The choice of the reference group is fundamental to understand the prevalence and to compare distinct groups within and across countries.
We performed a large-scale ecological analysis and developed a statistical method to reconcile distinct estimates, gaining insights on the prevalence trend. Overall, we find:
- consistent trend estimates across the UK and the US for distinct age groups, with higher prevalence in the US
- vaccines have a positive, but limited, benefit in reducing the prevalence of long COVID
- 7x increase between 2020 and 2022
- some regions of the world are more affected than others
Our study is ecological, but provides a grounded way to compare the prevalence across distinct countries & distinct age groups. Our results are:
- numerically, in great agreement with patient/cohort-based estimates.

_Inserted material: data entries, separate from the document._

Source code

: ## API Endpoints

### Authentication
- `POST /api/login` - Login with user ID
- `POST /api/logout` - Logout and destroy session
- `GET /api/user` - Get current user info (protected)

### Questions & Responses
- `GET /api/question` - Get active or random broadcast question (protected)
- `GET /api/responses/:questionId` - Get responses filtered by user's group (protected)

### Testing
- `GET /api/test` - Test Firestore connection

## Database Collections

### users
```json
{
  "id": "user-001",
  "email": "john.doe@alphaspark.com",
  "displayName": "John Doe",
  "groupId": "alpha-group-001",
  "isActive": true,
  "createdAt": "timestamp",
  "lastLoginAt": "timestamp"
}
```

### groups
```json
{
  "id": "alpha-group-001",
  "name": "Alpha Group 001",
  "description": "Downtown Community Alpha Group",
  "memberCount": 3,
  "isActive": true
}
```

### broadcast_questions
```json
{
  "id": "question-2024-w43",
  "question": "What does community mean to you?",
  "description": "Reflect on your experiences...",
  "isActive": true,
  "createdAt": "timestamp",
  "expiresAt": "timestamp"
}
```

- consistent across the globe
- affected by some limitations, anyway.
This study can be of interest for @LongCovidKids @longcovidsos @longcovid @erictopol
Paper: https://journals.plos.org/globalpublichealth/article?id=10.1371/journal.pgph.0001917
Prevalence of long COVID decreases for increasing COVID-19 vaccine uptake
Long COVID is a post-COVID-19 condition characterized by persistent symptoms that can develop after SARS-CoV-2 infection. Estimating and comparing its prevalence across countries is difficult, hindering the quantitative assessment of massive vaccination campaigns as a preventive measure. By integrating epidemiological, demographic and vaccination data, we first reconcile the estimates of long COVID prevalence in the U.K. and the U.S., and estimate a 7-fold yearly increase in the global median prevalence between 2020 and 2022. Second, we estimate that vaccines against COVID-19 decrease the prevalence of long COVID among U.S. adults by 20.9% (95% CI: -32.0%, -9.9%) and, from the analysis of 158 countries, by -15.7% (95% CI: -18.0%, -13.4%) among all who had COVID-19. Our population-level analysis complements the current knowledge from patients data and highlights how aggregated data from fully operational epidemic surveillance and monitoring can inform about the potential impact of long COVID on national and global public health in the next future.